Current findings need to be evaluated in the context of the study limitations. Firstly, this post hoc analysis used data from an RCT with the primary objective of comparing olanzapine-LAI, oral olanzapine and sub-therapeutic olanzapine-LAI on time to exacerbation of symptoms of schizophrenia in clinically stable patients who were first stabilized on oral olanzapine [22]. Thus, as all patients were first stabilized on oral olanzapine and their baseline PANSS scores were within the mildly ill range, the chances of finding differences between the oral and depot formulations of olanzapine were much reduced. This may also explain the relatively low hospitalization rate observed in the study. Moreover, participants in the depot treatment arm were randomly assigned to switch from oral olanzapine to olanzapine-LAI, whereas those in the oral treatment arm got to stay on their preferred stabilized doze of oral olanzapine, suggesting that study design may have been biased against depot patients.

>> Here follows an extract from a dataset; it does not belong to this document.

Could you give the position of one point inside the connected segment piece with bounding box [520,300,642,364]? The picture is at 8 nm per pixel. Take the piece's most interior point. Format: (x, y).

Secondly, this study (like most RCTs) included a low percentage of patients who were non-adherent with treatment, although these are typically the target patients for depot therapy in usual care. Thus these findings may not generalize to treatment with olanzapine-LAI in naturalistic care settings.

Conclusion

In this 6-month maintenance study, psychiatric hospitalization was best predicted by previous suicide threats and prior psychiatric hospitalization, two predictors that were previously observed with oral antipsychotic therapy in the treatment of schizophrenia. In addition, olanzapine-LAI therapy was found to be associated with a significantly lower psychiatric hospitalization rate, a lower mean number of hospitalizations, and a shorter mean hospitalized duration compared with sub-therapeutic olanzapine-LAI. Olanzapine-LAI did not differ significantly from oral olanzapine on these hospitalization parameters, likely reflecting the impact of the study’s design.